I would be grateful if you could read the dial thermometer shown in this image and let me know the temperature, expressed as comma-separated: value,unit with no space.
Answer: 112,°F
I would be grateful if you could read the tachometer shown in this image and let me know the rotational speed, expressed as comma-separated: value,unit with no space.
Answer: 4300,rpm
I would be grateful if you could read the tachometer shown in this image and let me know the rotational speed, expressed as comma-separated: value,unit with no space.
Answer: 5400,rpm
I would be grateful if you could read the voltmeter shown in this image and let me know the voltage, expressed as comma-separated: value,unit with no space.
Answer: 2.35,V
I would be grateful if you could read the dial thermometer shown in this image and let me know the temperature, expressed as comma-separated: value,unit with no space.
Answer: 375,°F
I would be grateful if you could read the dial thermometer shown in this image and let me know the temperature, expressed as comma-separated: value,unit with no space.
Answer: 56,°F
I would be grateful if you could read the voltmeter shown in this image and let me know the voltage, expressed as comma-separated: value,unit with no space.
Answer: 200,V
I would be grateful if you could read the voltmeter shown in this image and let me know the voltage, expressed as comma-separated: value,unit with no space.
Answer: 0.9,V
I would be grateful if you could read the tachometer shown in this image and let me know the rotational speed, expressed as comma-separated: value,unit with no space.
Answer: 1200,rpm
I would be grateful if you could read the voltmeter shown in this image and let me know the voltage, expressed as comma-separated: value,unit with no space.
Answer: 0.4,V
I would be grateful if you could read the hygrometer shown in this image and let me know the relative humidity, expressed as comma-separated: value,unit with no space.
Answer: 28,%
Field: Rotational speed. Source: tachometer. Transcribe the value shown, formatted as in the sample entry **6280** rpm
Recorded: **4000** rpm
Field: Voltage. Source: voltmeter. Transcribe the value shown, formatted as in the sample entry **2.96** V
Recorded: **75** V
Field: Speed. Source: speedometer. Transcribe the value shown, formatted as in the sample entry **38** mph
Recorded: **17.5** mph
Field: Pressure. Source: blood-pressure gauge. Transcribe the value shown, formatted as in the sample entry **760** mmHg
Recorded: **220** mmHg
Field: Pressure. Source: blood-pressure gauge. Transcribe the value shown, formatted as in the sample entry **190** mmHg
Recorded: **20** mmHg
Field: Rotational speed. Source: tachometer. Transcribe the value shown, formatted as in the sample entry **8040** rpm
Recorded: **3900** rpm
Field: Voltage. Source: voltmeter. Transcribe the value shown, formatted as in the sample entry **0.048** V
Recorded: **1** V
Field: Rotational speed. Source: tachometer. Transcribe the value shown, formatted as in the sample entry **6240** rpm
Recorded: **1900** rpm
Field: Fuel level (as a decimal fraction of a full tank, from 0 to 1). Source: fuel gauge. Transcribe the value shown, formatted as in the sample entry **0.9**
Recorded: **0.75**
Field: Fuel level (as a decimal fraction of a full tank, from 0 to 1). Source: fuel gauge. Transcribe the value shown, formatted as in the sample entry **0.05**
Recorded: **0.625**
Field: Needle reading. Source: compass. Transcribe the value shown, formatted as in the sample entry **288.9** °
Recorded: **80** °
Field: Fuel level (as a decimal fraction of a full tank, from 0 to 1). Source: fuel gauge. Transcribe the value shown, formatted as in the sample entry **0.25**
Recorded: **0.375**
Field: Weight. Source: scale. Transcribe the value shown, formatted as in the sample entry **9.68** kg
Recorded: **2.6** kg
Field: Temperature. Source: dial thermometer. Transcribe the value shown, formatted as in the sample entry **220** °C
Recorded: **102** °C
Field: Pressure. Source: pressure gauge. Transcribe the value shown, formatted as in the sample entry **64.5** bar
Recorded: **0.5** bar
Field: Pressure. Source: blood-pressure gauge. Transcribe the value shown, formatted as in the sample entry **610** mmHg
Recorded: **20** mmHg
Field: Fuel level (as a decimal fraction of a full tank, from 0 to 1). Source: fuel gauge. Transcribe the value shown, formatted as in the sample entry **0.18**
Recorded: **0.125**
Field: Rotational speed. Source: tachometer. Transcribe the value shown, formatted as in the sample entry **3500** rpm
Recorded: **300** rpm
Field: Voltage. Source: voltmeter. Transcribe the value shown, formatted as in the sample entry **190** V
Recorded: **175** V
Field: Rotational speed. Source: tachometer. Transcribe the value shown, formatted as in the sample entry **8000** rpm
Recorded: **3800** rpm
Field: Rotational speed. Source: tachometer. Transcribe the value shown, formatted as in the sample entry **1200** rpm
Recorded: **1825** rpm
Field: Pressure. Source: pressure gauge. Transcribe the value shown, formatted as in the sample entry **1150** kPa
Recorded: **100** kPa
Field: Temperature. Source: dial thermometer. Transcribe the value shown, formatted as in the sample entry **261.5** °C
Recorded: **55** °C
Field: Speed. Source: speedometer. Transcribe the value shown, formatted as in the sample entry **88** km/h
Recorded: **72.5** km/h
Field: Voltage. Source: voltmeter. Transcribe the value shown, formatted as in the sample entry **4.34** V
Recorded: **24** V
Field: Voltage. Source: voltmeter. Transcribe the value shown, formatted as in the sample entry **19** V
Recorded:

■ THE TASK: Reproduce verbatim every line of the listing above, from the line containing "entry **1200** rpm" down to the line containing "Recorded: **55** °C". Include both of those lines.

■ PROBLEM SOLUTION:
Field: Rotational speed. Source: tachometer. Transcribe the value shown, formatted as in the sample entry **1200** rpm
Recorded: **1825** rpm
Field: Pressure. Source: pressure gauge. Transcribe the value shown, formatted as in the sample entry **1150** kPa
Recorded: **100** kPa
Field: Temperature. Source: dial thermometer. Transcribe the value shown, formatted as in the sample entry **261.5** °C
Recorded: **55** °C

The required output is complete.